Il y a trente ans, un petit village de pêche du nom de Shenzhen se voyait désigné comme le terrain d'expérimentation du miracle économique chinois. Aujourd'hui, c'est une mission plus ambitieuse qui l'attend. Le président Hu Jintao a déclaré que c'est à Shenzhen que les réformes politiques devraient être testées. Car si, à court terme, modifier les règles du jeu peut être source de perturbations, la croissance ne peut être durable que si l'on veille à renforcer les contre-pouvoirs et à faire respecter la législation.
L'autoritarisme qui caractérise le système chinois a démontré ses vertus lors de la crise financière. Alors que les banques avaient cessé de prêter en occident, les banques publiques chinoises continuaient à injecter du crédit dans le circuit. La planification centrale est aussi très efficace pour alimenter l'économie en capitaux et en ressources à moindres frais. Cette méthode a contribué à changer la Chine de pays rural pauvre en usine du reste du monde.
Mais les défauts dudit système sont ressortis tout aussi clairement. Le gouvernement central est plus fort que le marché, et toute tentative visant à un rééquilibrage se heurte à la résistance de différents groupes d'intérêts. L'un des plus grands défis que la Chine ait à relever consiste à convaincre sa population de consommer. Or tant que l'Etat gardera sous contrôle l'essentiel de la richesse et du pouvoir, les gens ordinaires n'auront pas les moyens de dépenser davantage.

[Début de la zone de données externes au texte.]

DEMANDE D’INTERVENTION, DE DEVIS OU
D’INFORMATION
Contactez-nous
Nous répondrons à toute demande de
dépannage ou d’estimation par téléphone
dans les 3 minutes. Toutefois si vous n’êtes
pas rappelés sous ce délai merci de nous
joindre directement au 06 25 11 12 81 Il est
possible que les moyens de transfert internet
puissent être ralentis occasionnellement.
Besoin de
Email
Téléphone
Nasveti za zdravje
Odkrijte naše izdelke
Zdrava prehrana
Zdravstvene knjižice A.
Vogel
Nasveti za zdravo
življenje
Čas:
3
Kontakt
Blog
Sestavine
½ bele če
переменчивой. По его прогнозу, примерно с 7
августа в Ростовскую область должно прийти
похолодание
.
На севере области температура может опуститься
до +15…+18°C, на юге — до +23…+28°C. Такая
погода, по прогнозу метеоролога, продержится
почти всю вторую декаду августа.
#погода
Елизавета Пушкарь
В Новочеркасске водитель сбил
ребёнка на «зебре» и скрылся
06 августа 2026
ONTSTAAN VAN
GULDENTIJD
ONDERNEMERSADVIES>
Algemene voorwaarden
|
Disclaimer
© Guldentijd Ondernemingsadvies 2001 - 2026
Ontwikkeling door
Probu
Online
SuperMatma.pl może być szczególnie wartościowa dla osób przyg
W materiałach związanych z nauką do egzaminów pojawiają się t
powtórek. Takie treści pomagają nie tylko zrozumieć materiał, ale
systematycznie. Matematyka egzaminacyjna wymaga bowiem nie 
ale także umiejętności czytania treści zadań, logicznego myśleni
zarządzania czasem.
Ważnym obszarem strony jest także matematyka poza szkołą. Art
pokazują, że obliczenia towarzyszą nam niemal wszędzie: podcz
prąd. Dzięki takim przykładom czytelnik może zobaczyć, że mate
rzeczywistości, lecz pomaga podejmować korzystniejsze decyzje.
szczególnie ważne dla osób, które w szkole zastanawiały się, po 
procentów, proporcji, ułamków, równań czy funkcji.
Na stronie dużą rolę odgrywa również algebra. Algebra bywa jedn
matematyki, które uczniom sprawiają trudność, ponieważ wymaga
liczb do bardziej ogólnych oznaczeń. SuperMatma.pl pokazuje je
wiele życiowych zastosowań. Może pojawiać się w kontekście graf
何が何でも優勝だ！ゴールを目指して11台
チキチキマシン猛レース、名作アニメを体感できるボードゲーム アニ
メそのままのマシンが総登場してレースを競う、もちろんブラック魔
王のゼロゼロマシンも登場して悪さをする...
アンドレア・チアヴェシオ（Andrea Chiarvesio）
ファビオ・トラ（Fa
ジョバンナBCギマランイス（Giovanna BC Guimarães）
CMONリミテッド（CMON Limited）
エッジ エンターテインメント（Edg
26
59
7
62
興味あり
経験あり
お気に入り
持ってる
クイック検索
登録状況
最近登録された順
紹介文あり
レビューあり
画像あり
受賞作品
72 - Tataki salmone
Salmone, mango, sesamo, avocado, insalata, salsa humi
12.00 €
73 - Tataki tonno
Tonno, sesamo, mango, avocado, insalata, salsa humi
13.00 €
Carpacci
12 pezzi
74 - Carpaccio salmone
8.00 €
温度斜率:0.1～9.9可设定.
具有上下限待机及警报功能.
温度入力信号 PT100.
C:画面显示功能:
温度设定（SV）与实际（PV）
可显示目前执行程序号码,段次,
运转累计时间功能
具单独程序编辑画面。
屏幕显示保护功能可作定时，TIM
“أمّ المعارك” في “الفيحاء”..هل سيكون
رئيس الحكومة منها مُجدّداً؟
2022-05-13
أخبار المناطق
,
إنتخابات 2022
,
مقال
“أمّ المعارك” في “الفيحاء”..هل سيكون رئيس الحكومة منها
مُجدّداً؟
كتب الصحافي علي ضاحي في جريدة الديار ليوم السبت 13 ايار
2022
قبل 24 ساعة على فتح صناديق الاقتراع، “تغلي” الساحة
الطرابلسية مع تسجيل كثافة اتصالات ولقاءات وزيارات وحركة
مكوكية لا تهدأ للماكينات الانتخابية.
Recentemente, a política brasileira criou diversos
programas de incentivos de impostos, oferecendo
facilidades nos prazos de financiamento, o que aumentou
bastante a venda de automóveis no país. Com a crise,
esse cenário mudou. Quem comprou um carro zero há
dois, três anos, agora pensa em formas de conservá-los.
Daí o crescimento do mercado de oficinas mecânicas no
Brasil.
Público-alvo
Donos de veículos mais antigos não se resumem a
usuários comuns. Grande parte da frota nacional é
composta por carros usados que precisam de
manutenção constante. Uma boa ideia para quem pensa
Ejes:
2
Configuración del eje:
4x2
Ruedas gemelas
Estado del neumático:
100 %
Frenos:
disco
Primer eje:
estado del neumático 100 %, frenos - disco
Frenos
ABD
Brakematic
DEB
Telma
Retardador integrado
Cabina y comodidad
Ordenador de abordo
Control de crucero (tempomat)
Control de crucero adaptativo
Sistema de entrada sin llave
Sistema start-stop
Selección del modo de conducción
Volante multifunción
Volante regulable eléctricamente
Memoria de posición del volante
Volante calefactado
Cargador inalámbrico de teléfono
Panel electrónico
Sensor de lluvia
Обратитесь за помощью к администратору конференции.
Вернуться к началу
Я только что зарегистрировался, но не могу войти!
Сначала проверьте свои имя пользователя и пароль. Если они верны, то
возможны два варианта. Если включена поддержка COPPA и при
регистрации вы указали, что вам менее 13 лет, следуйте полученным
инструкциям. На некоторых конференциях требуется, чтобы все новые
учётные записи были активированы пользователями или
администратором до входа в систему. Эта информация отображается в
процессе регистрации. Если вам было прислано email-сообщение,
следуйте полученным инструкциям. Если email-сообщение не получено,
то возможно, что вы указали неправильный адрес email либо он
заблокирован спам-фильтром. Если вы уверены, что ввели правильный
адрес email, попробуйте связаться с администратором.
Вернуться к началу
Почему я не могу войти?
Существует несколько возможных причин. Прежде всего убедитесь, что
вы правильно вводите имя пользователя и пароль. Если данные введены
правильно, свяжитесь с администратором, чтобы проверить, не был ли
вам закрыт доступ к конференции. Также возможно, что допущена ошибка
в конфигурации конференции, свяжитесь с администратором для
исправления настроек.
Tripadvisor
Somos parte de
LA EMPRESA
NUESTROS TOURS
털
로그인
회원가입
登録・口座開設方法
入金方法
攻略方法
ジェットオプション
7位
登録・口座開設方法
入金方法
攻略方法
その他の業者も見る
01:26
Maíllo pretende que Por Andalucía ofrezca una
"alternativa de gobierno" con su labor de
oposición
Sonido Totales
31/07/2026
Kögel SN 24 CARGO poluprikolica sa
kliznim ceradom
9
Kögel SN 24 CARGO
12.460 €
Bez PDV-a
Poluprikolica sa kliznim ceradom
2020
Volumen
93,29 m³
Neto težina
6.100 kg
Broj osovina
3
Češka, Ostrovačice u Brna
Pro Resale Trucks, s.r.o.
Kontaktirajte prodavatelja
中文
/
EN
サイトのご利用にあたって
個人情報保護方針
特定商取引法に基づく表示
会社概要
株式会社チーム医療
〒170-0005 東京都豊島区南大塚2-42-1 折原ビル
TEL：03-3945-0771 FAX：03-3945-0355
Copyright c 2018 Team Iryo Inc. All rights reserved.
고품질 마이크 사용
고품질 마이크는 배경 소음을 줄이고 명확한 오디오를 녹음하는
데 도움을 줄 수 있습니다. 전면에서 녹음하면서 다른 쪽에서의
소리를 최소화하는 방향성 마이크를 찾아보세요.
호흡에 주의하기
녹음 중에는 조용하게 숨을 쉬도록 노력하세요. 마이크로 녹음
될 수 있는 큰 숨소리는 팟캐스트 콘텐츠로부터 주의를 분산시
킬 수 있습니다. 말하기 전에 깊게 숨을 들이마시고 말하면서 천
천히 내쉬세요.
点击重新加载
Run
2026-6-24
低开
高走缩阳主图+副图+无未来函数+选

Pour que la croissance soit plus harmonieuse, il faut en passer par des réformes politiques. Le gouvernement de Pékin a intérêt à laisser le marché décider du prix des matières premières, s'il veut rationaliser la dépense d'énergie et promouvoir les avancées technologiques comme il le prétend. Le respect de la loi est quant à lui indispensable à la stabilité économique et politique.
Ces réformes seront peut-être douloureuses à brève échéance. A partir du moment où le marché fixera le coût des matières premières, le prix des biens fabriqués en Chine s'en trouvera renchéri. Les pouvoirs locaux ainsi que de puissants groupes d'intérêt s'opposeront à une telle évolution. La démocratie ne s'instaure pas en un jour.
La Chine ne peut pas faire l'économie de l'adaptation. Elle doit remettre en cause la trop forte concentration des ressources et laisser une plus grande part du gâteau au peuple. Et au fur et à mesure que le Chinois moyen s'enrichira, il exigera davantage de droits politiques.
Trente années de réussite économique ont conféré au Parti communiste puissance et popularité. Aujourd'hui, l'avenir de la Chine dépend de sa capacité à répartir plus équitablement le pouvoir et la richesse au bénéfice du peuple.